Macera duygusu her zaman insanı kendisine çeken bir duygudur. Pek çok maceraperest bu heyecan arzusunu karşılamak için çeşitli ekstrem sporlarla ilgilenir. Bunlardan birisi de dağcılık sporudur. Zirveye ulaşıp 'gökyüzüne dokunmaya' çalışan dağcıların hem zorlu hava şartlarıyla, hem de dağların amansız yamaçlarıyla mücadelelerini izlerken soluksuz kalacaksınız. İşte en iyi dağ filmleri...
1980'li yılların ortasında iki genç dağcı Simon ve Joe Peru'da çıkılması neredeyse imkansız gözüyle bakılan Siula Grande noktasına doğru tırmanışa geçerler. Günler süren macera sonrası zirveye ulaşmayı da başarırılar. Fakat Joe dönüşe geçtiklerinde düşerek bacağını kırar. Simon dostunu yarı yolda bırakmadan onu 300metrelik bir ipe bağlayarak dönüş yoluna beraber devam eder. Fakat Joe bir noktada öyle bir düşer ve takılır ki Simon'ın ipi kesmekten başka çaresi yoktur. Simon arkadaşının ölümünü kabullenerek dönüşe devam eder fakat Joe bir yarıya düşerek hayatta kalmayı başarır ve tek başına dağdan inmeyi başarır.
Avusturyalı dağcı Hermann Buhl’un, 1953 yılında, çok zorlu şartlar altında yaptığı, Nanga Parbat’ın ilk çıkışını anlatan gerçek bir hikaye.

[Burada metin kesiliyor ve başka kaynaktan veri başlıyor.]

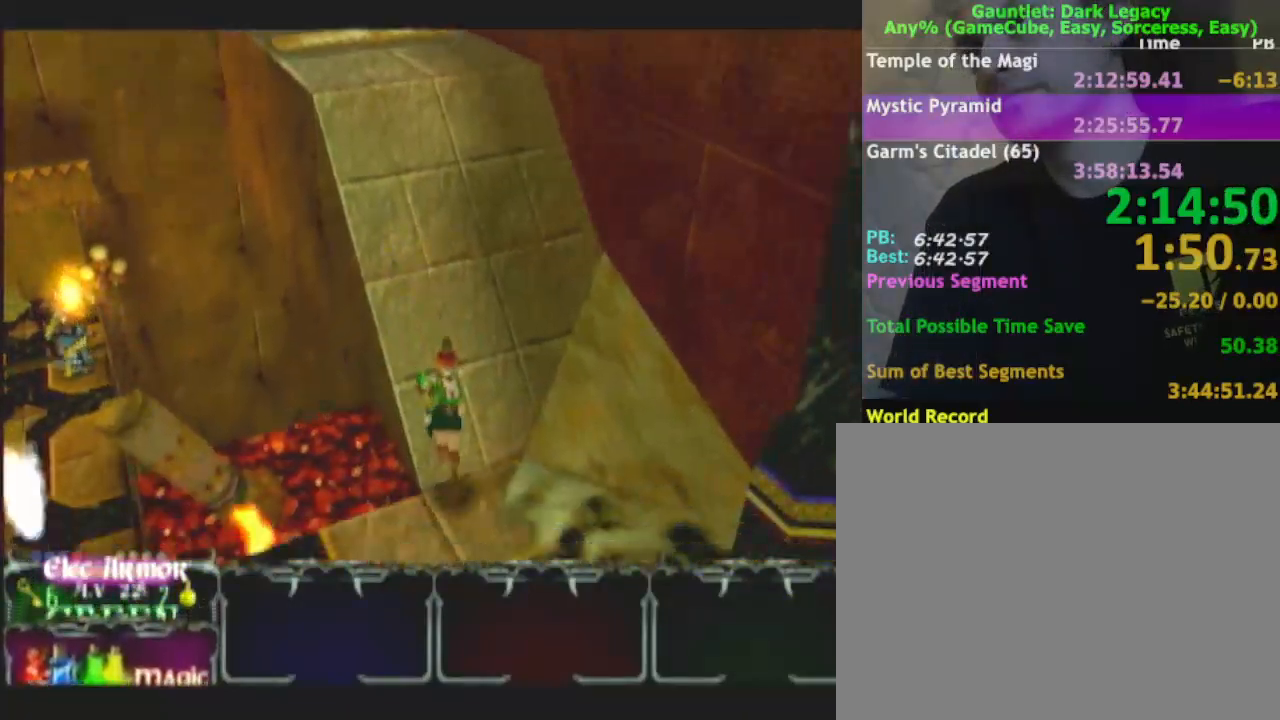
{"buttons": [], "left_stick": "left", "right_stick": "center", "button_events": []}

Everest'e tırmanmakta olan iki ayrı dağcı ekibinin karşılaştığı yoğun kar yağışı, büyük bir felaketin habercisi olur. Kar fırtınası her zamankinden daha şiddetlidir ve herkes için büyük bir hayat mücadelesi başlamış olur. 1996 yılında Everest'te meydana gelen gerçek bir hikayeden konusunu alan filmin yönetmeni Baltasar Kormákur..
ABD ve Hindistan ortak yapımı olan Meru adlı belgesel filmde, üç dağcının, Hint mitolojisinde tanrıların buluşma yeri ve barınağı olarak geçen kutsal dağ Meru’ya tırmanış hikayesi konu ediniliyor.

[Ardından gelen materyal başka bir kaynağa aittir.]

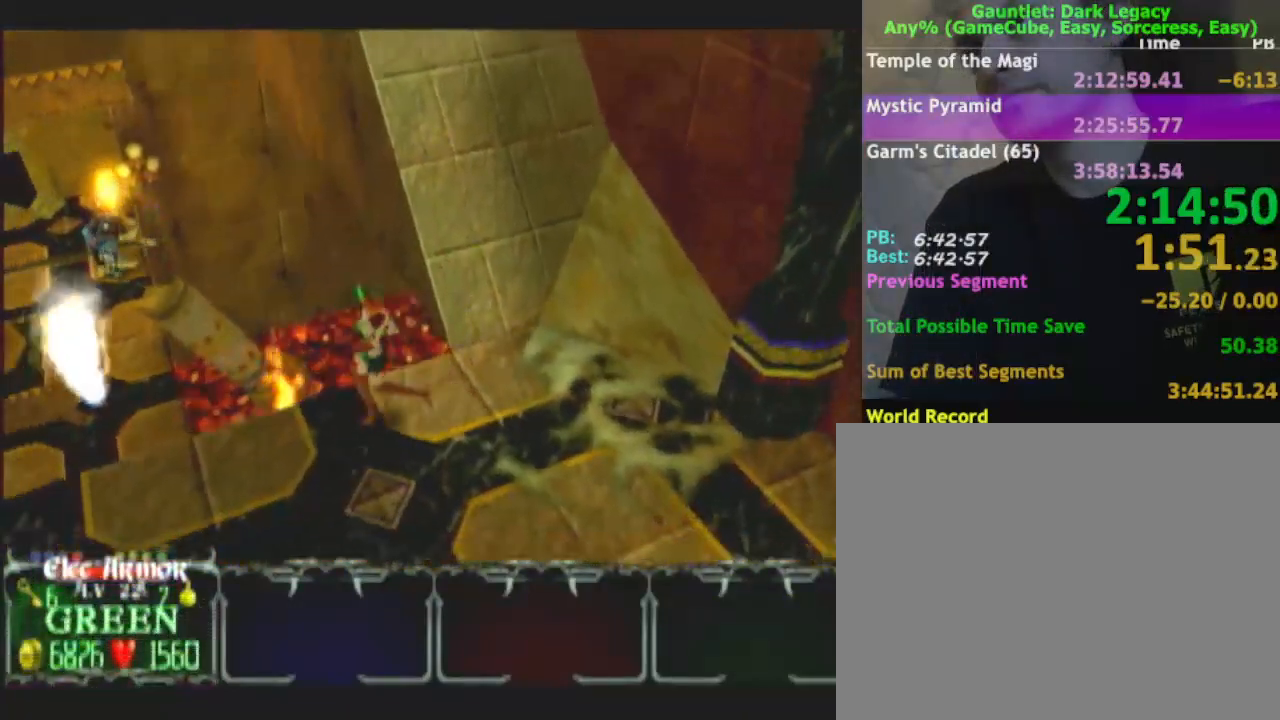
{"buttons": [], "left_stick": "left", "right_stick": "center", "button_events": []}
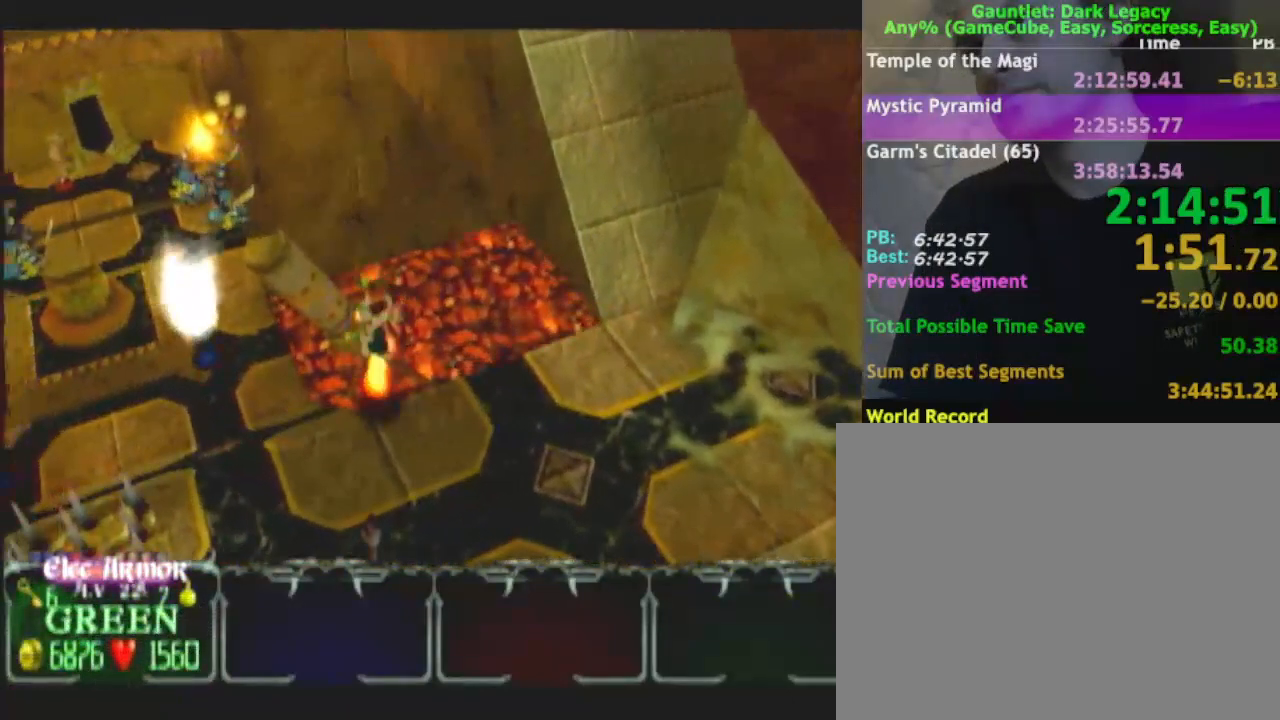
{"buttons": [], "left_stick": "up-left", "right_stick": "center", "button_events": []}
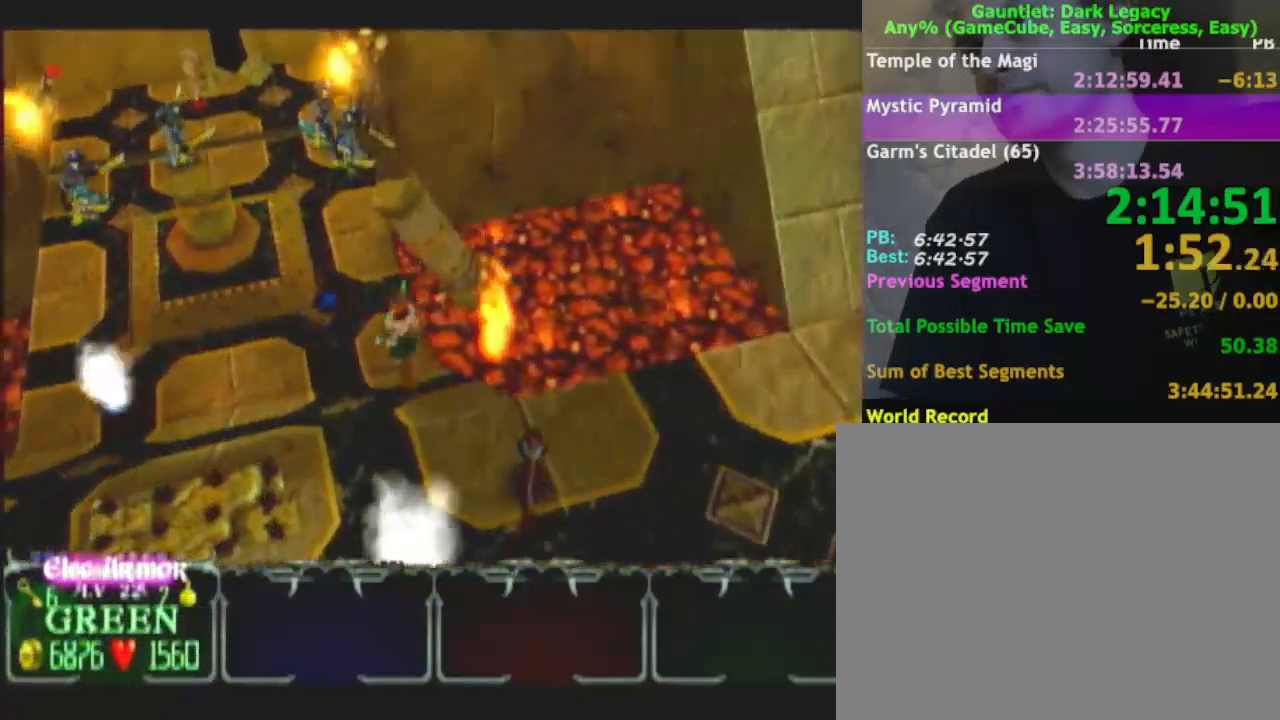
{"buttons": [], "left_stick": "up-left", "right_stick": "center", "button_events": []}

“Valley Uprising” Yosemite Ulusal Parkı'ndaki bu cesur kaya tırmanış geleneğinin heyecan dolu unutulmaz hikâyesini, yer çekimi ve kanunlarla olan yarım asırlık mücadeleyi anlatıyor. Yosemite vadisinde bulunan gizli kamplardan bazılarını keşfeden bir grup dağcı, muhafazakar değerlere aykırı çılgın partilerden oluşan bir kültürün kurucusu oldular. Nesilden nesle aktarılan bu kültür tırmanış sınırlarını zorlayarak Yosemite kayalıklarının yegane hakimi olabilmek adına ortaya konulan amansız bir yarışın mimarı oldu.
Efsanevi dağcı Tommy Caldwell'in imkansız gibi görünen 914 metrelik El Capitan (Şafak) Duvarı'na tırmanış hikayesi.

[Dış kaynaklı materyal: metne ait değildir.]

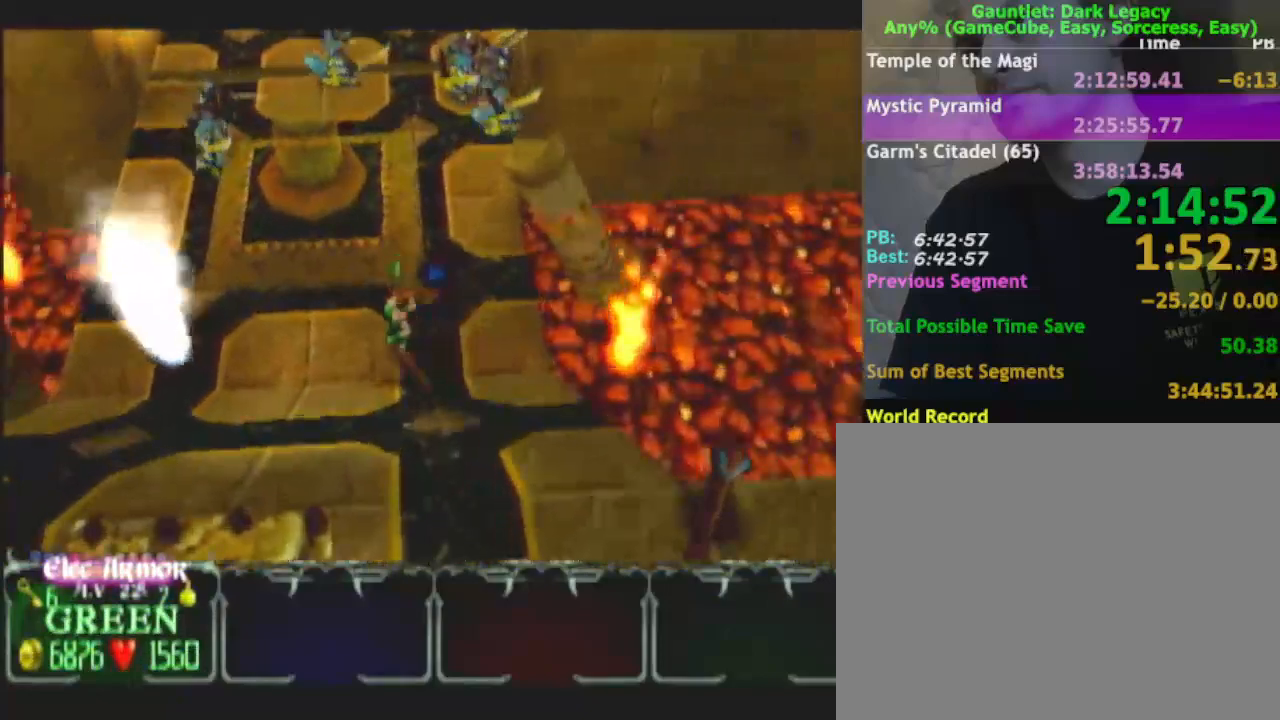
{"buttons": [], "left_stick": "up-right", "right_stick": "center", "button_events": []}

Film, kaya tırmanışı tarihinde tartışmasız en büyük başarıyı yakalayan kişi olan Alex Honnold'ın hikayesini anlatıyor. Honnold, Yosemite Ulusal Parkı'nın içinde bulunan 914 metrelik El Capitan Duvarı'na "free solo", yani herhangi bir emniyet aleti veya halat olmadan, tırmanmayı başaran ilk kişi oldu. National Geographic belgeseli Free Solo, 2019 Oscar Ödülleri’nde "En İyi Belgesel" dalında ödül aldı.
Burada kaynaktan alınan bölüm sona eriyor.